Table 3 Fixed effects from linear mixed model for Speed/Executive FunctionTable 4 Fixed effects from linear mixed model for Visuospatial MemoryTable 5 Fixed effects from linear mixed model for Verbal Fluency

Baseline global cognitive status was associated with change in S/EF (p = 0.016 for the interaction of cognitive status * years since nadir) and VM (p < 0.001) over time, but not with VF change (p = 0.296). For S/EF, the sample overall improved over time (p = 0.006 for the main effect of years since nadir), but this effect differed by baseline global cognitive status. Namely, the baseline-impaired cognitive group improved in S/EF [+ 0.04 SD/year, SE = 0.01, t(143) = 5.62, p < 0.001], while the baseline-intact cognitive group was stable [+ 0.01 SD/year, SE = 0.01, t(138) = 1.40, p = 0.165]. For VM, the baseline-impaired cognitive group improved [+ 0.05 SD/year, SE = 0.01, t(122) = 4.62, p < 0.001], while the intact group declined subtly [-0.03 SD/year, SE = 0.01, t(144) = -2.35, p = 0.020]. Finally, there were significant main effects of baseline global cognitive status for all three domains (all p < 0.001), with better cognition across visits in those with intact baseline cognitive status.

CD4 nadir and baseline cognitive status in relation to reliable cognitive change

To aid in clinical interpretation of cognitive trajectories, domain-specific RCIs were computed to adjust for factors such as practice effects and regression to the mean. RCI computations used the test with the highest PCA loading and available RCI norms (Woods et al. 2006; VF: Letter Fluency; S/EF: Grooved Pegboard Non-dominant; VM: BVMT-R Delayed Recall). In the overall sample, rates of reliable cognitive improvement and decline, respectively, were 9.4% and 13.3% for VF, 30.6% and 28.1% for S/EF, and 3.8% and 30.8% for VM. Thus, the net cognitive trajectory was stable in the VF and S/EF domains and declining in the VM domain. Domain-specific change categories were not related to inter-test interval (VF: τ = -0.08, p = 0.280; S/EF: τ = -0.04, p = 0.598; VM: τ = -0.05, p = 0.505) or number of repeated assessments (VF: τ = 0.10, p = 0.237; S/EF: τ = -0.01, p = 0.875; VM: τ = -0.06, p = 0.438).

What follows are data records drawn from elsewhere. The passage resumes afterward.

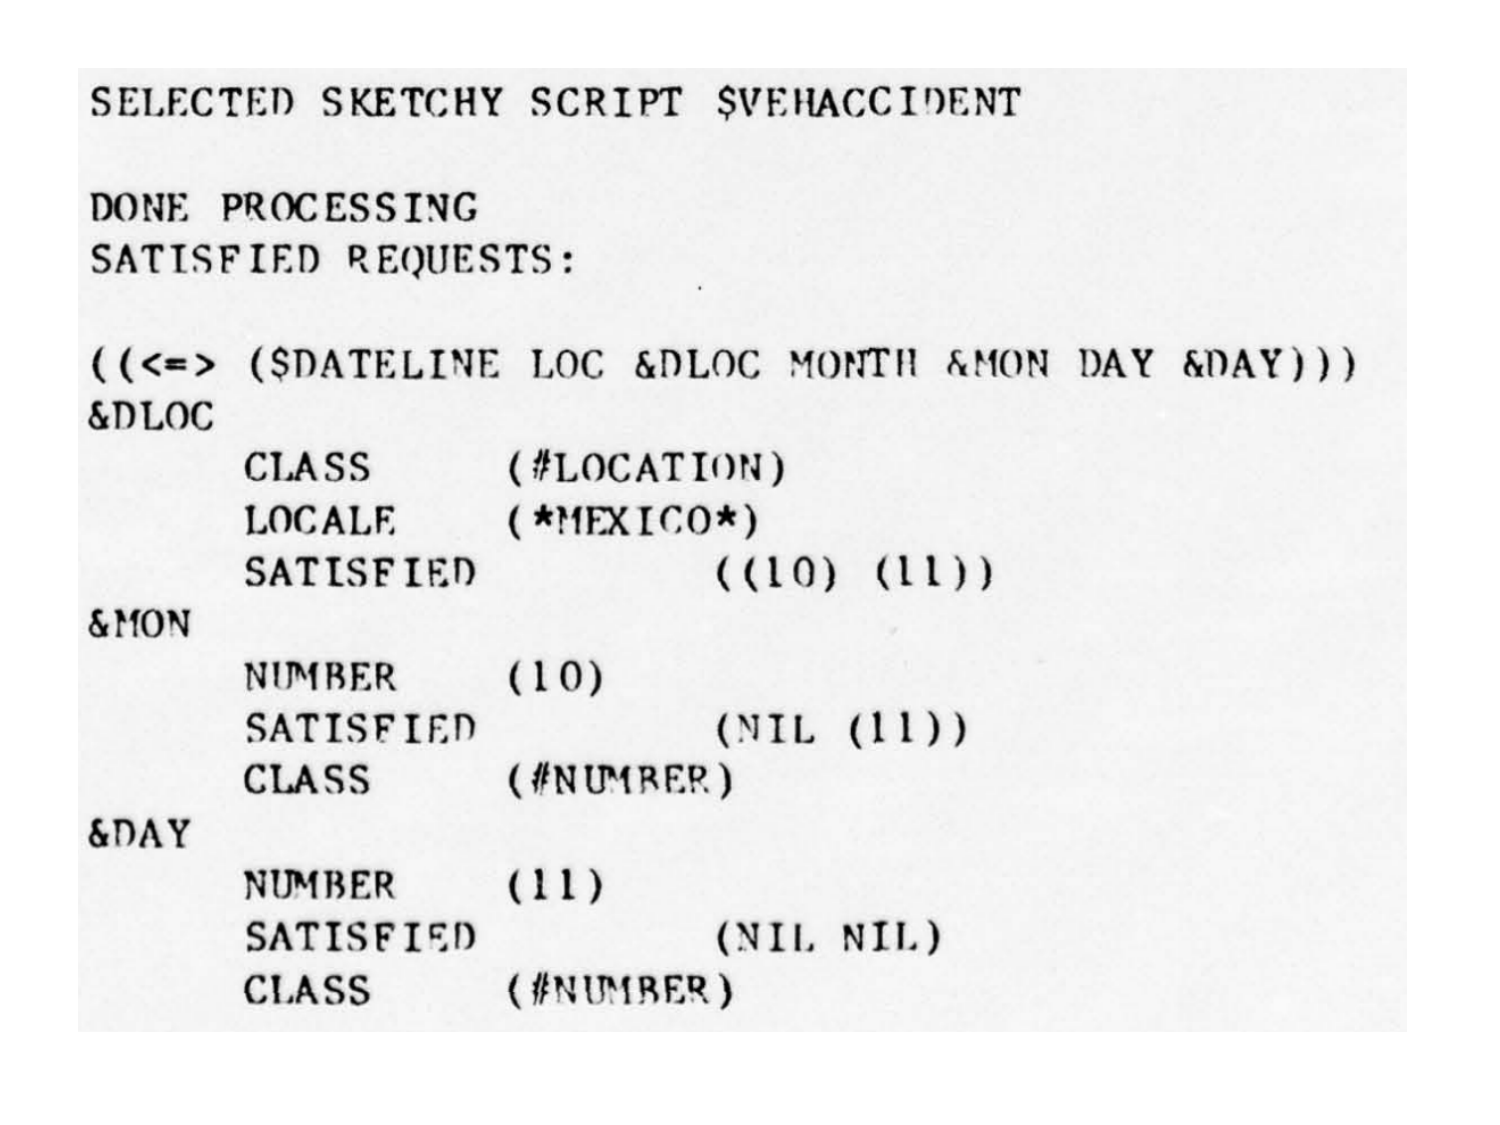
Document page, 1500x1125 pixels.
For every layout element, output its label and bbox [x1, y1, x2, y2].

picture [77, 68, 1408, 1032]
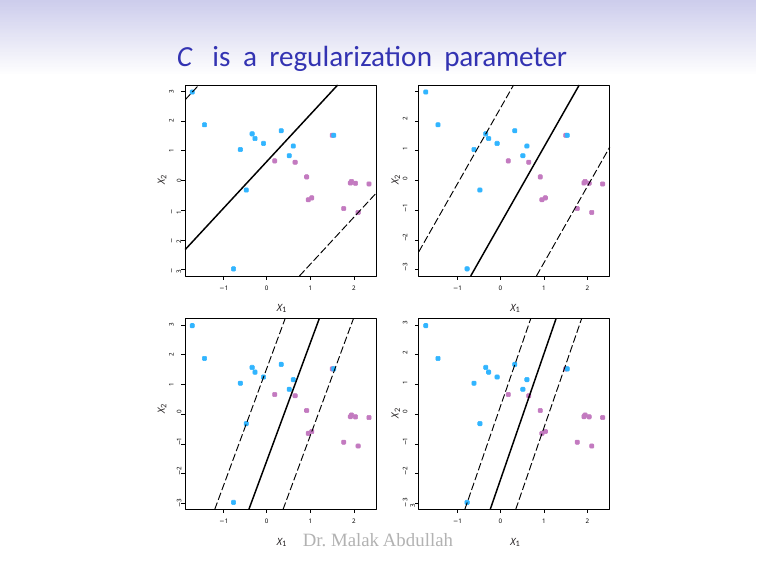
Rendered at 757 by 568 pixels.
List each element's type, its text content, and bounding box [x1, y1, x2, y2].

text_box −3 [167, 263, 176, 276]
text_box X2 [382, 401, 400, 421]
text_box C is a regularization parameter [174, 34, 582, 73]
text_box X1 [504, 293, 531, 316]
text_box X2 [382, 168, 400, 187]
text_box 2 [167, 350, 175, 359]
text_box X1 [504, 526, 531, 550]
text_box −3 −2 −1 0 1 2 3 −3 −2 −1 0 1 2 3 [401, 87, 412, 510]
text_box 1 [167, 146, 176, 155]
text_box X2 −3 −2 −1 0 [149, 401, 175, 510]
text_box 3 [167, 320, 176, 329]
text_box X2 0 [149, 168, 176, 187]
footer Dr. Malak Abdullah [257, 527, 500, 551]
text_box 3 [167, 87, 177, 96]
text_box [181, 317, 377, 514]
text_box 1 [167, 380, 175, 389]
picture [0, 0, 756, 74]
text_box X1 [270, 293, 297, 316]
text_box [414, 317, 611, 514]
text_box 2 [167, 117, 176, 125]
text_box −2 [167, 234, 176, 246]
text_box −1 [167, 204, 176, 217]
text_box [414, 84, 611, 281]
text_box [181, 84, 377, 281]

Given LMM results, we examined reliable VF change in relation to CD4 nadir and reliable change in S/EF and VM in relation to baseline global cognitive status. VF improvement was slightly more common in the low nadir group (12.5%) than the high nadir group (7.5%; Fisher’s p = 0.364), while VF decline was slightly more common in the high nadir group (15.0%) than the low nadir group (10.4%; χ2 p = 0.459), but neither comparison was statistically significant. In line with LMM results, S/EF improvement was significantly more common in the baseline-impaired cognitive group (40%) than the baseline-intact group (22%; χ2 p = 0.034), while S/EF decline was similarly common in the two groups (baseline-impaired: 28.3%; baseline-intact: 28.8%, χ2 p = 0.954). Finally, the rate of VM improvement was 6% in the baseline-impaired cognitive group and 2% in the baseline-intact group (Fisher’s p = 0.369), while VM decline was significantly more common in the baseline-intact group (41.7%) than the baseline-impaired group (20.9%; χ2 p = 0.011).

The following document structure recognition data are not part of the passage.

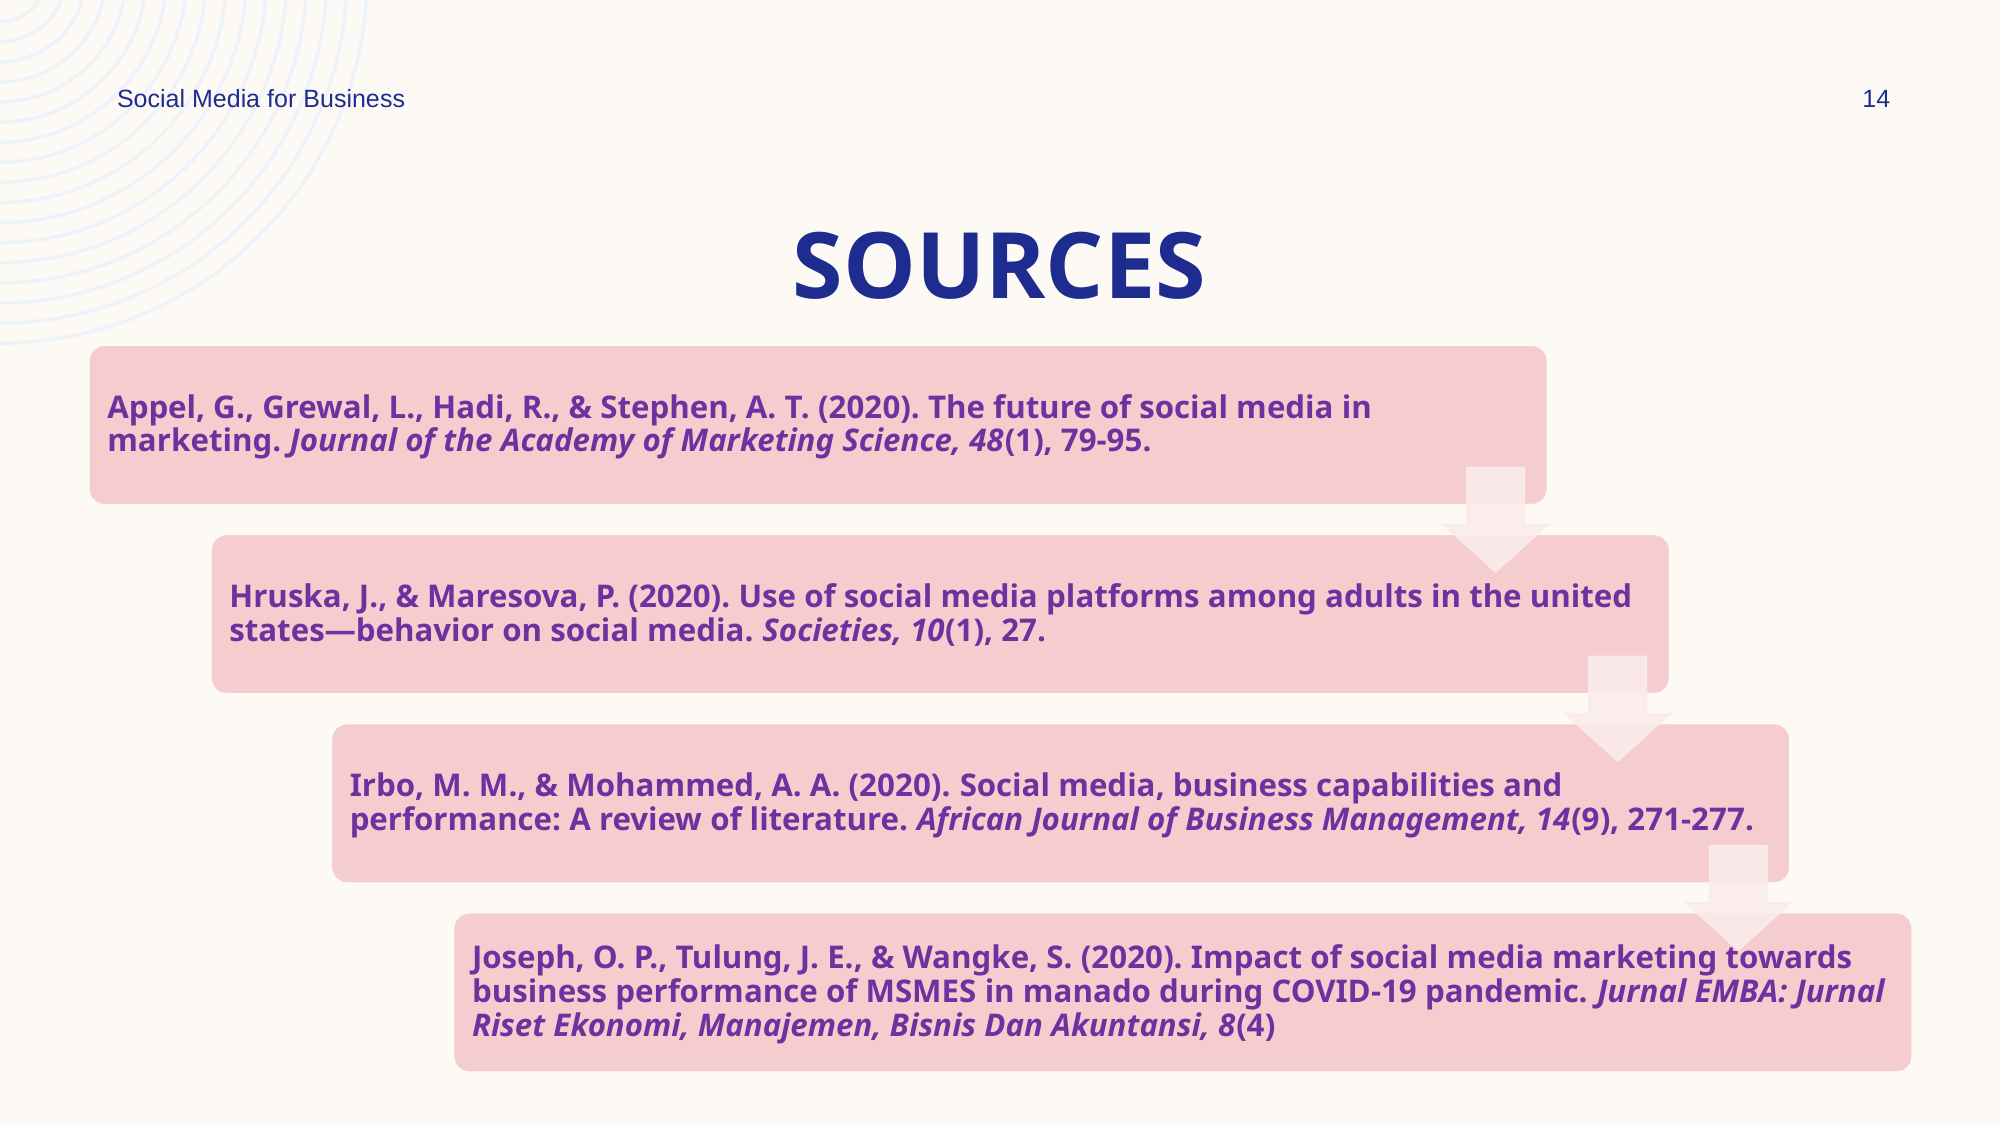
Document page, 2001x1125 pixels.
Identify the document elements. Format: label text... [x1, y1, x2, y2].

footer Social Media for Business [101, 75, 627, 120]
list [88, 344, 1913, 1073]
title sources [124, 199, 1875, 326]
slide_number 14 [1795, 75, 1958, 120]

CD4 trajectories as a potential mechanism of VF change

Given the primary findings, CD4 dynamics over time were analyzed as a potential mechanism of the association between CD4 nadir and VF change. CD4 nadir was examined in relation to clinically meaningful change in current CD4 (i.e., improvement from < 500 to > 500 cells/μl vs non-improvement), which in turn was examined in relation to the RCI change category (i.e., improvement, stability, decline) for VF. There was a significant association between CD4 nadir and CD4 change, such that 24.0% (12/50) of the CD4 nadir < 200 group versus only 2.5% (2/81) of the CD4 nadir > 200 group demonstrated an improving CD4 trajectory, [x2(1, N = 131) = 15.02, p < 0.001]. Regarding CD4 change in relation to reliable VF change, 21.4% (3/14) of participants with improving CD4 trajectories demonstrated VF improvement, versus only 8.0% (9/113) of participants with unimproved CD4 trajectories, but this difference was not statistically significant [Exact p = 0.129]. Similarly, 7.1% (1/14) of participants with improving CD4 trajectories and 13.3% (15/113) of participants with unimproved CD4 trajectories demonstrated VF decline [Exact p = 1.00].